3 easy actions to clarify your career path
Yesterday I talked with a young guy who had never thought much about his career path. He landed an IT role eight years ago, and he’d been very happy in it until someone invited him to apply for a promotion into management.
He declined, but the unexpected opportunity made him think about “career path” instead of “job” for the first time.
He had no idea what a “career path” looked like or how he would plan one. But he felt he should have one, whatever it was.
As we talked, we uncovered a combination of things: He thought he had to make a decision between going into management or staying in IT, and he also felt a sense of urgency about it. He actually loved his current job and would feel like he would be giving up something great if he left.
And as for management, he had a limited understanding of what that really entailed in a day-to-day sense. He assumed it was mostly writing emails and doing performance evaluations.
It was easy to see why he was struggling with designing a career path.
There’s no such thing as a typical career path
Those of you of a certain age will remember Bil Keane’s Family Circus comic strip, and the dotted line path the kids used to run around the neighborhood.
My own career has been kind of like that. Wandering one way, then another, circling back, dodging traffic, petting a friendly dog, climbing over a fence, jumping a stream, saying hi to a neighbor…
Certainly nothing like the well manicured plot arc most of us imagine when we think “career path.”
People who haven’t been in the working world long still have a kind of “everyone knows how to do this but me” unease.
Like that first day of third grade when you’re told you will have homework, and you’ve never had homework before. How do you do homework? And did everyone else already know how to do homework? Oh, the anxiety of it all.
Or when you graduate college and everyone talks about career path.
The mythical career path goes like this: Entry level position. Increased responsibility. Supervisory role. Managerial role. Learn to play golf. Increased managerial responsibility. Executive role. Retirement.
Personally? I’ve made at least six major career shifts in 33 years. Not just changing jobs—changing my whole career path. From software development to tech writing to product marketing to web development to corporate responsibility to nonprofit leadership to executive coaching.
And this is not terribly unusual.
So when I talk with someone who doesn’t know where they want to go but thinks they should be committing themselves to a very specific career path, I don’t have any answers to give them.
But boy oh boy, do I have lots of questions.
How to get started when you don’t know where you want to go
My client’s biggest problem was not whether he should stay in IT or go into management. It wasn’t the ambivalence he was feeling, either. It was that he didn’t understand the roots of that ambivalence.
He knew he loved his current job, but he felt a vague pressure to make some kind of unknown change.
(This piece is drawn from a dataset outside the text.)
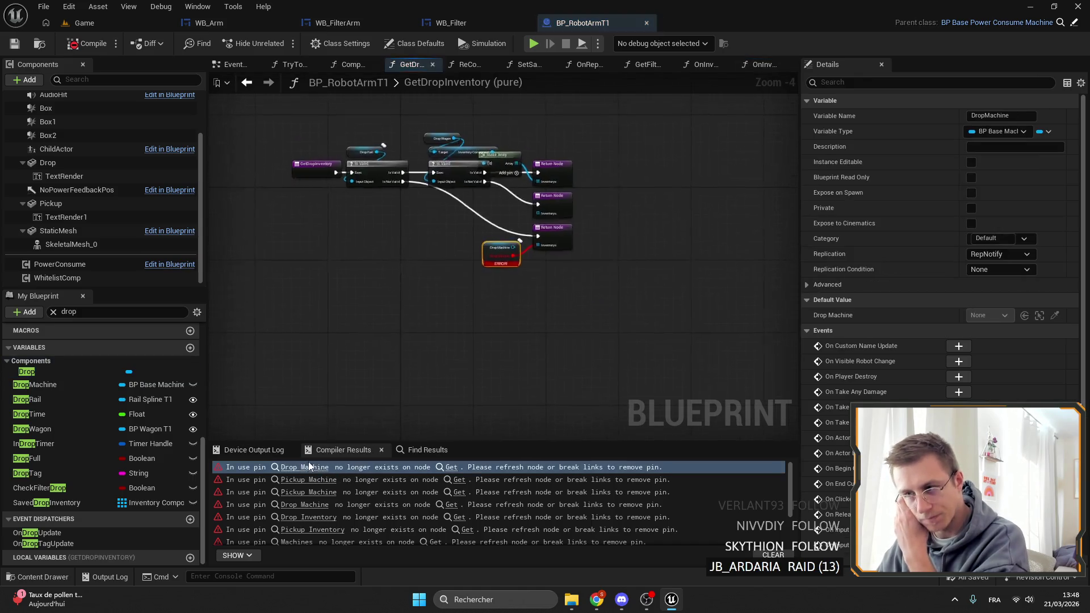
{"action": "left_click", "coordinate": [307, 480]}
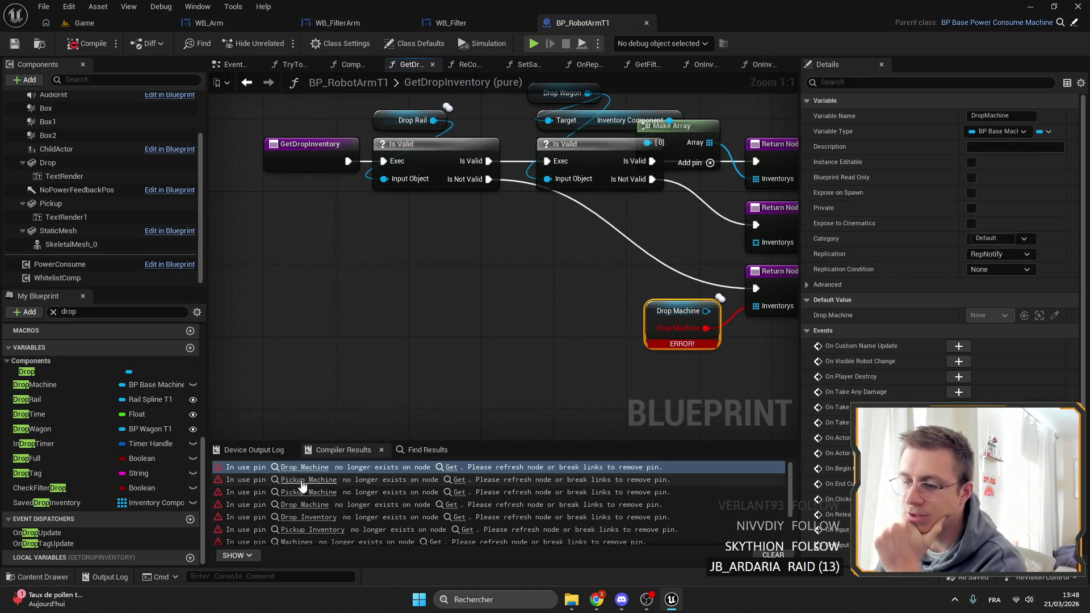
Step: Find all references to GetPickupInventory and inspect the Pickup Rail node
{"action": "right_click", "coordinate": [314, 165]}
{"action": "mouse_move", "coordinate": [396, 284]}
So it looked to him like a choice between “staying in IT” and “going into management.”
And that leads into the first of my three actions you can take if you simply don’t know where to start in facing a career path decision.
1. Create more questions, not easy answers
When you’re unable to choose between two paths, the most obvious question to ask yourself is the one that’s also the absolute worst: Which path is best?
While that’s a terrible question to ask yourself (you are already mired in ambivalence, so all you’re really doing is creating guilt and shame by not being able to answer it), it’s an even worse question to ask someone else… because they will probably give you an answer.
It may seem counterintuitive, but when you think you need an answer, you may actually need more questions.
New questions can reframe the picture and change the process by which you make a decision.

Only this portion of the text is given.